▶ [TO DO]
Omitting the pictures, restate all of the entries below exactly.

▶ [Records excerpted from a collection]
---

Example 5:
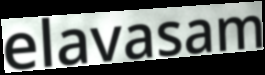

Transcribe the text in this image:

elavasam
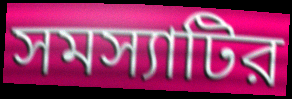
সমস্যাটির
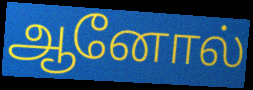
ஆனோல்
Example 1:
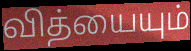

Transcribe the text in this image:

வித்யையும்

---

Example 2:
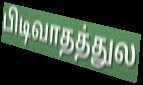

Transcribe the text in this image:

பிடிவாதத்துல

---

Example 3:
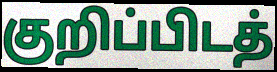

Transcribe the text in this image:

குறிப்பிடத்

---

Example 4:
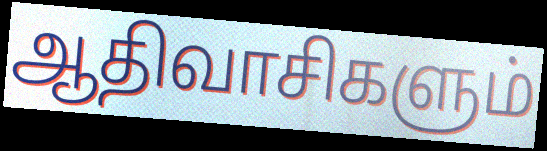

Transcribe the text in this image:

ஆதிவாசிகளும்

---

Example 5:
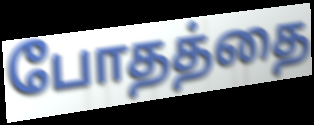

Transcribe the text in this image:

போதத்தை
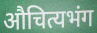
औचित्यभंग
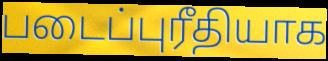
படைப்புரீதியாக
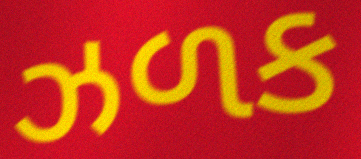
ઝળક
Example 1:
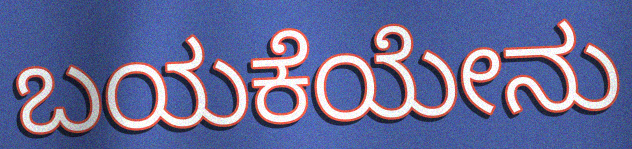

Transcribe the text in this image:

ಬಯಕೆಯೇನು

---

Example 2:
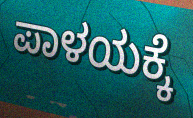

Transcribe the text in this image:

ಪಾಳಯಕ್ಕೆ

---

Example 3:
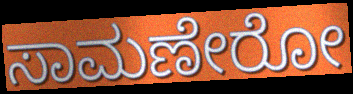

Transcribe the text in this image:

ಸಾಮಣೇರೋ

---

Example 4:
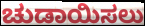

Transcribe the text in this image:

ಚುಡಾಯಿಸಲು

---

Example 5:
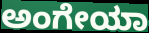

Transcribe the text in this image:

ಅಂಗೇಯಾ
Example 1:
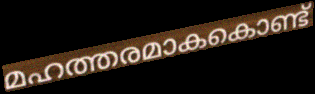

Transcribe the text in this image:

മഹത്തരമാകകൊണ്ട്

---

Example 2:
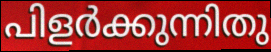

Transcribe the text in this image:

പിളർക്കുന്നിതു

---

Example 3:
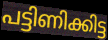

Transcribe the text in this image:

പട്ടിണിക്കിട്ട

▶ [THE COMPLETED TASK]
---

Example 5:

Transcribe the text in this image:

elavasam
সমস্যাটির
ஆனோல்
Example 1:

Transcribe the text in this image:

வித்யையும்

---

Example 2:

Transcribe the text in this image:

பிடிவாதத்துல

---

Example 3:

Transcribe the text in this image:

குறிப்பிடத்

---

Example 4:

Transcribe the text in this image:

ஆதிவாசிகளும்

---

Example 5:

Transcribe the text in this image:

போதத்தை
औचित्यभंग
படைப்புரீதியாக
ઝળક
Example 1:

Transcribe the text in this image:

ಬಯಕೆಯೇನು

---

Example 2:

Transcribe the text in this image:

ಪಾಳಯಕ್ಕೆ

---

Example 3:

Transcribe the text in this image:

ಸಾಮಣೇರೋ

---

Example 4:

Transcribe the text in this image:

ಚುಡಾಯಿಸಲು

---

Example 5:

Transcribe the text in this image:

ಅಂಗೇಯಾ
Example 1:

Transcribe the text in this image:

മഹത്തരമാകകൊണ്ട്

---

Example 2:

Transcribe the text in this image:

പിളർക്കുന്നിതു

---

Example 3:

Transcribe the text in this image:

പട്ടിണിക്കിട്ട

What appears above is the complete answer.